Court Opinion

ID: 9478430
Source: CourtListenerOpinion
Date Created: 2023-08-05 06:48:50.881803+00
Date Added: 2024-06-11T17:46:25.584445
License: Public Domain

ALVIN B. RUBIN, Circuit Judge,
with whom JOHNSON, Circuit Judge, joins concurring (Circuit Judges BROWN and WILLIAMS join in part II):
I.
The court’s opinion follows settled doctrine and I therefore join in it.
II.
It is time, however, for Congress to reconsider the statute that we are obliged to follow, for it is no longer adequate to assure the protection of federal rights.
There can be little doubt that the LHWCA preempts state jurisdiction over suits involving failure to pay compensation under the Act.1 Yet we rely on state courts to enforce the employer’s federal right not to have this claim litigated in state court, stating that, if state courts do not protect that right, the employer may seek relief from the United States Supreme Court. While the state courts once had exclusive original jurisdiction over claims arising under federal law, federal-question jurisdiction is now vested in the federal district courts with appeal to the circuit courts of appeal. State trial and appellate courts are therefore no longer as familar with these questions as they were a century ago. The state court judgments in such cases are subject to final review by the Supreme Court, but this remedy is no longer available by appeal, for as a result of recent legislation virtually eliminating the Court’s mandatory appellate jurisdiction,2 litigants must seek relief by application to the Court for a writ. Such writs are only sparingly granted. In the 1987-88 term, which was typical, the Court granted only 267 writs, including the miscellaneous docket, and published only 259 opinions, including per curiams and memoranda. Given the other demands on the Court’s time, including the presentation to it each year of more than 4400 applications for writs, the number of *510cases in which state courts decide federal-preemption questions, and the even larger number in which federal courts abstain from deciding federal issues, again leaving final, now discretionary, review to the Supreme Court,3 the volume of litigation presented to the Court is now so large that the Court simply cannot adequately assure the protection of federal rights in those cases. Thus both in cases governed by the Anti-Injunction Act and in those controlled by rules requiring federal court abstention, the promised ultimate review by the Supreme Court is apt to be illusory. The remedy, of course, lies with Congress, or, in abstention cases, in reconsideration of the doctrinal rules by the Supreme Court.
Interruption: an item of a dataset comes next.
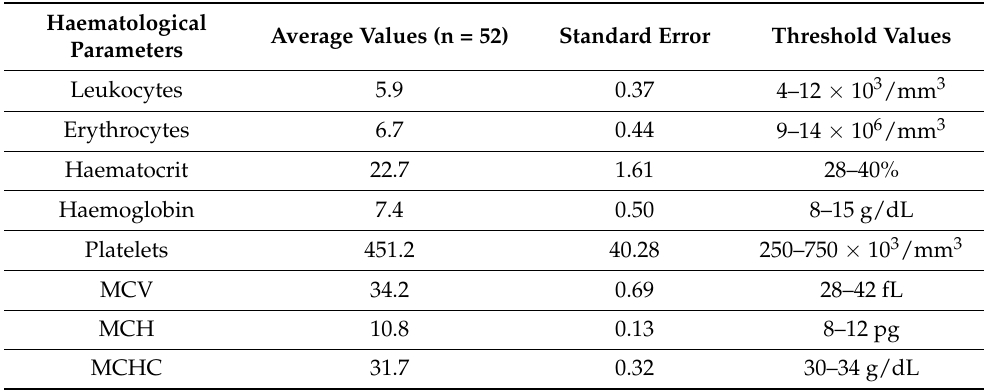
Table 6. Average values of the haematological analysis performed in sick animals. Measured parameters were leucocytes, erythrocytes, haemoglobin, haematocrit, platelets, mean corpuscu- lar volume (MCV), mean corpuscular haemoglobin (MCH) and mean corpuscular haemoglobin concentration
. See Majority Opinion, supra, Footnote 7.

. Act of June 27, 1988, Pub.L. 100-352, §§ 3, 7, 102 Stat. 662, 664 (to be codified at 28 U.S.C. § 1257); see H.R.Rep. 660, 100th Cong., 2d sess. (1988), reprinted in 1988 U.S.Code Cong. & Admin.News 766-83.

.See, e.g., New Orleans Pub. Serv., Inc. v. Council of the City of New Orleans, 850 F.2d 1069 (5th Cir.1988).